Theoretically, chronic wounds offer ideal conditions for biofilm production as proteins (collagen, fibronectin and fibrinogen) and damaged tissues are present, which can allow attachment 92, 93. Most of the chronic wound pathogens, such as MRSA and Pseudomonas spp., are typical biofilm producers. Theoretically, enzymatic agents may work in debridement by removing biofilms (87), but there is, encouragingly, already evidence that some antimicrobials are active against biofilms. Silver may be effective by destabilising the glycocalyx (94), but Pseudomonas spp. may be more resistant to cadexomer iodine when in a biofilms (62). However, it has been shown that Iodosorb can destroy biofilms and thereby S. aureus 28, 63, possibly by increasing host neutrophil invasion (95).

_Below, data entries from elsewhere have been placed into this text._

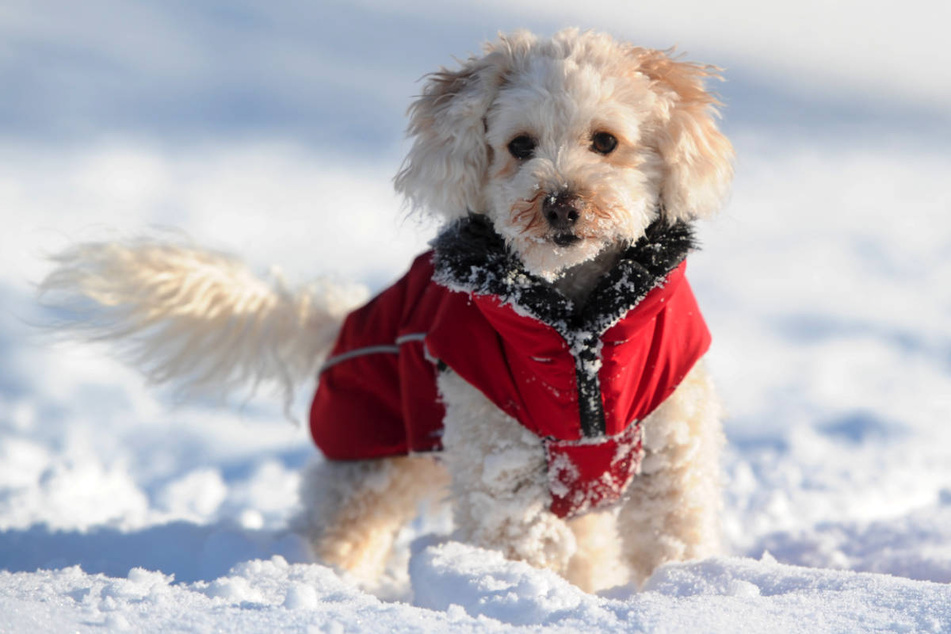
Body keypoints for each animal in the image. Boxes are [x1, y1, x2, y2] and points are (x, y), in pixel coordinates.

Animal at [41, 28, 732, 592]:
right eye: (520, 145)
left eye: (606, 141)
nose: (561, 204)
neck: (576, 324)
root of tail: (346, 319)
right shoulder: (501, 460)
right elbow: (521, 546)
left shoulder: (670, 455)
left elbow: (671, 540)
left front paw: (674, 591)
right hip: (367, 461)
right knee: (341, 530)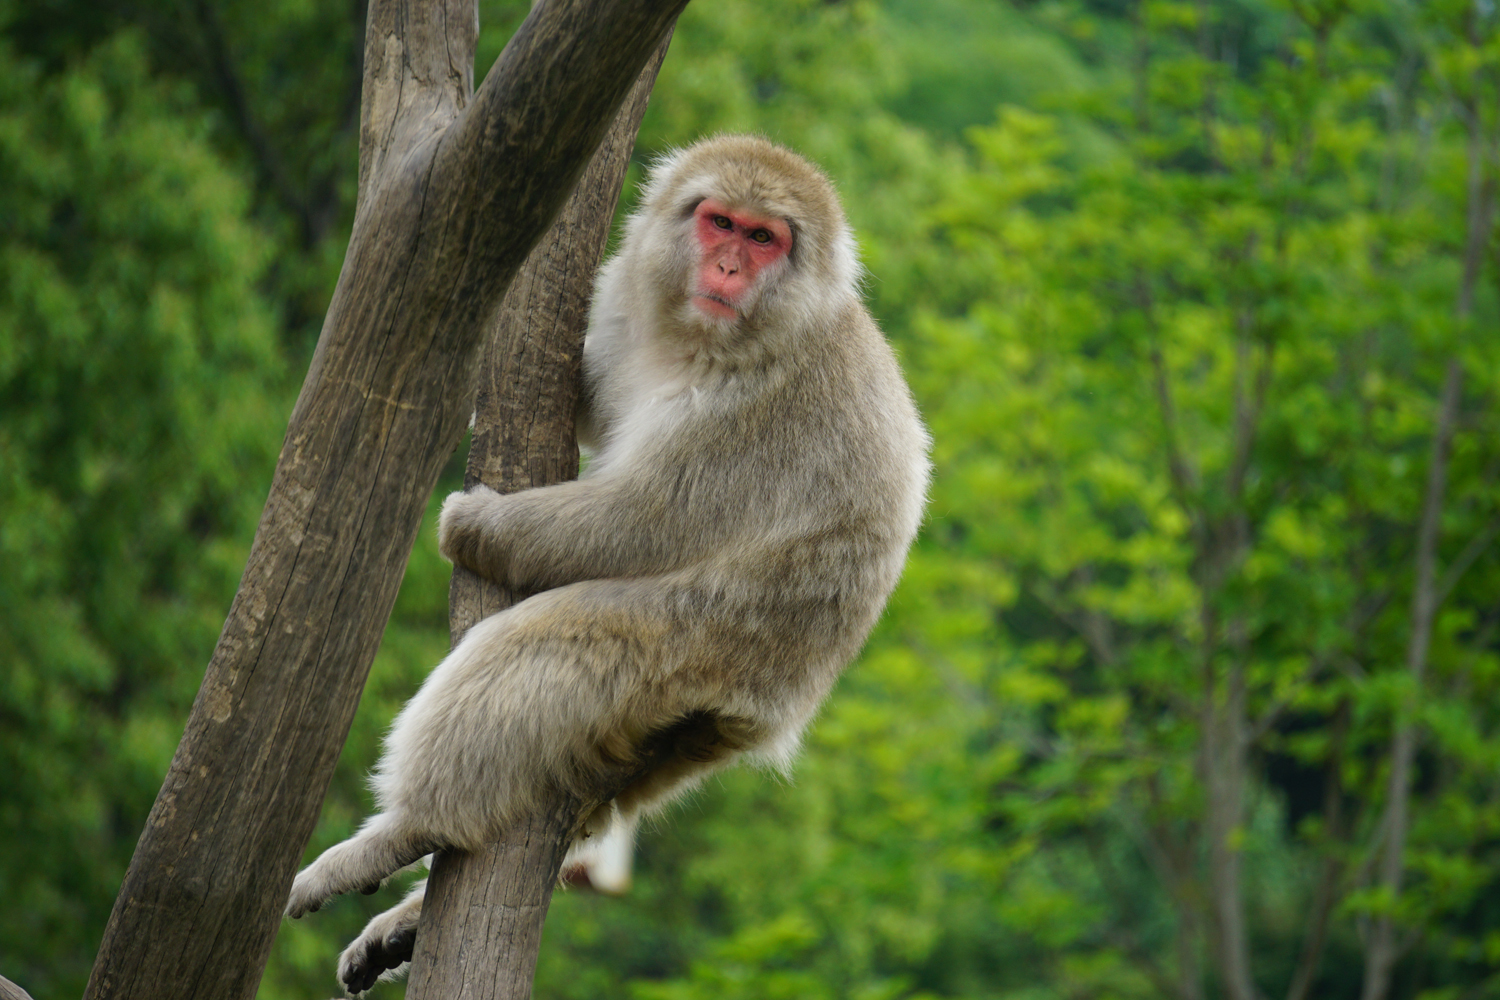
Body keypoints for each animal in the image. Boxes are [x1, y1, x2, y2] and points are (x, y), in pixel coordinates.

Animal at [284, 134, 931, 993]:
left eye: (766, 239)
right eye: (721, 222)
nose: (729, 267)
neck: (719, 342)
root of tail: (772, 708)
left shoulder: (752, 414)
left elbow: (637, 522)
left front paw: (472, 525)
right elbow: (598, 410)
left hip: (684, 648)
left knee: (528, 651)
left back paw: (400, 831)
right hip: (671, 732)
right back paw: (406, 919)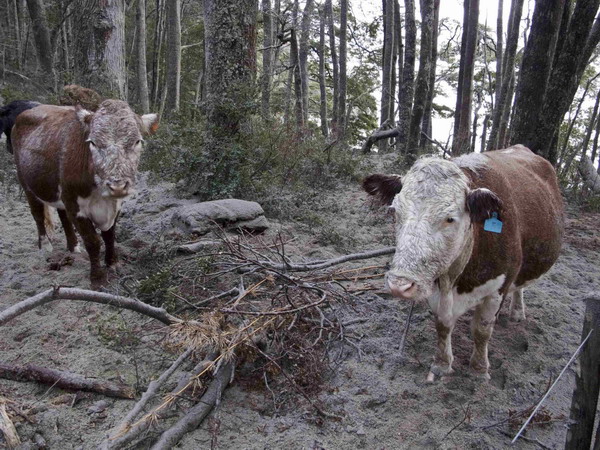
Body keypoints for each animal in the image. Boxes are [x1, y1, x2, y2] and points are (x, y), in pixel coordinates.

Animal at [12, 100, 159, 286]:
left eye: (137, 141)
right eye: (93, 142)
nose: (117, 186)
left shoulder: (115, 205)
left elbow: (109, 235)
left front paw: (113, 264)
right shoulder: (76, 206)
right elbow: (93, 241)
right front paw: (97, 278)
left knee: (63, 216)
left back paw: (73, 247)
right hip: (26, 184)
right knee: (37, 215)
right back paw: (45, 246)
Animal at [364, 146, 564, 382]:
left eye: (450, 218)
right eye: (395, 210)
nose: (400, 285)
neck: (455, 280)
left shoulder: (498, 288)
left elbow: (482, 330)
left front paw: (479, 369)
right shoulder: (437, 288)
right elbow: (442, 325)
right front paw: (442, 364)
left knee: (520, 286)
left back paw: (516, 312)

Evidence exists of the antibacterial activities of povidone and cadexomer iodine, particularly against common chronic wound pathogens such as Pseudomonas spp. and S. aureus, while synchronously stimulating healing 20, 23, 41. The recognition of the importance of biofilms in chronic wound care has received some attention with regard to iodine product use. The presence of biofilms in chronic wounds is probably underdiagnosed as the identification of organisms that form biofilms using culture techniques is difficult (96). It is likely that many of the HAIs are related to biofilms, and the presence of coagulase‐negative staphylococci in relation to implanted medical devices and catheters is an example. MRSA is resistant even to hypochlorite solutions, which may be related to its occurrence with biofilms (97). If an antimicrobial agent could destroy biofilms containing bacteria, then it may be rendered more effective.

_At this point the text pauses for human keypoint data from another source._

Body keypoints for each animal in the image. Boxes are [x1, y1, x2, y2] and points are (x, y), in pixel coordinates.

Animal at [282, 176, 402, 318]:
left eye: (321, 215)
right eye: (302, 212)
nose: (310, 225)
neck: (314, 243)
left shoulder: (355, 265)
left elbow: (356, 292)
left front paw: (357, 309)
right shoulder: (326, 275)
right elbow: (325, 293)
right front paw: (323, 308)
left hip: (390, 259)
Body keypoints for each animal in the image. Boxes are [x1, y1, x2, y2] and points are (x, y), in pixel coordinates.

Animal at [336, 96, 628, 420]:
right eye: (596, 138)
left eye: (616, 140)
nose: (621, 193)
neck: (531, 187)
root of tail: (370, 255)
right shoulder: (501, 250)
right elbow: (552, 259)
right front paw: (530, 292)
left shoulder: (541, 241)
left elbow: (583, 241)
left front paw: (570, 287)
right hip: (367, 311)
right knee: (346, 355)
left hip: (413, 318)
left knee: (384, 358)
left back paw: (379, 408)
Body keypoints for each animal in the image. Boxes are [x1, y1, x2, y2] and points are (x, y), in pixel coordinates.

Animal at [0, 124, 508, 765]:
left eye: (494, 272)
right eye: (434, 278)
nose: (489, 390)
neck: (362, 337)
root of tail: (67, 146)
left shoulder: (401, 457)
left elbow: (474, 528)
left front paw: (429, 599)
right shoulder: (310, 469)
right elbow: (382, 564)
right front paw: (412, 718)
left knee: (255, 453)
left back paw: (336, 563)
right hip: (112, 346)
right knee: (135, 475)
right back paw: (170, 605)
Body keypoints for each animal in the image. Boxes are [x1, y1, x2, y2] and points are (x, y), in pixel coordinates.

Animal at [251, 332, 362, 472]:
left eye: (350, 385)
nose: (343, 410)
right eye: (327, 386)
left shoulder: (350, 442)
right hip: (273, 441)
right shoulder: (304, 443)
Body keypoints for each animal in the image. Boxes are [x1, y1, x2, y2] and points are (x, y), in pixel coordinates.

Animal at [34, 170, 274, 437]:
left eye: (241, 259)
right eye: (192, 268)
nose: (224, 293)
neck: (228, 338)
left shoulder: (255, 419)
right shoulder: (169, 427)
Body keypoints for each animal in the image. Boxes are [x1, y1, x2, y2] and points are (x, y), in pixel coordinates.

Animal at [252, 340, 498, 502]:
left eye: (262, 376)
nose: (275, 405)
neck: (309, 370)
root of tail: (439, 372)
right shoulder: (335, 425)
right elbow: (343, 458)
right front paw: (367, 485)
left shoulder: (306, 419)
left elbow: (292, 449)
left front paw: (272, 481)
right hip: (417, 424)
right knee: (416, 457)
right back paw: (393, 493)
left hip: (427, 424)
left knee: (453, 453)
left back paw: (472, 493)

Conclusions and recommendations
The continued unjustified use of antibiotics will have to be addressed if the rise of resistant and emergent organisms is to be controlled. Topical antimicrobials, such as the antiseptics, could be used more often to avoid the need for antibiotics particularly in wound care and management protocols. Iodine‐containing products are ideal for this purpose in that resistance is unknown and systemic toxicity and topical allergy are probably overstated. Antiseptics containing iodine are relatively cheap and their more widespread use ought to be reconsidered, both for their topical antimicrobial use and as a potential barrier as silver dressings can be (18).
Acknowledgements
DJL has received financial support to attend meetings and given medical advice to manufacturers of surgical dressings, but none is relevant to this article that has been written independently. PD has no conflicts of interest.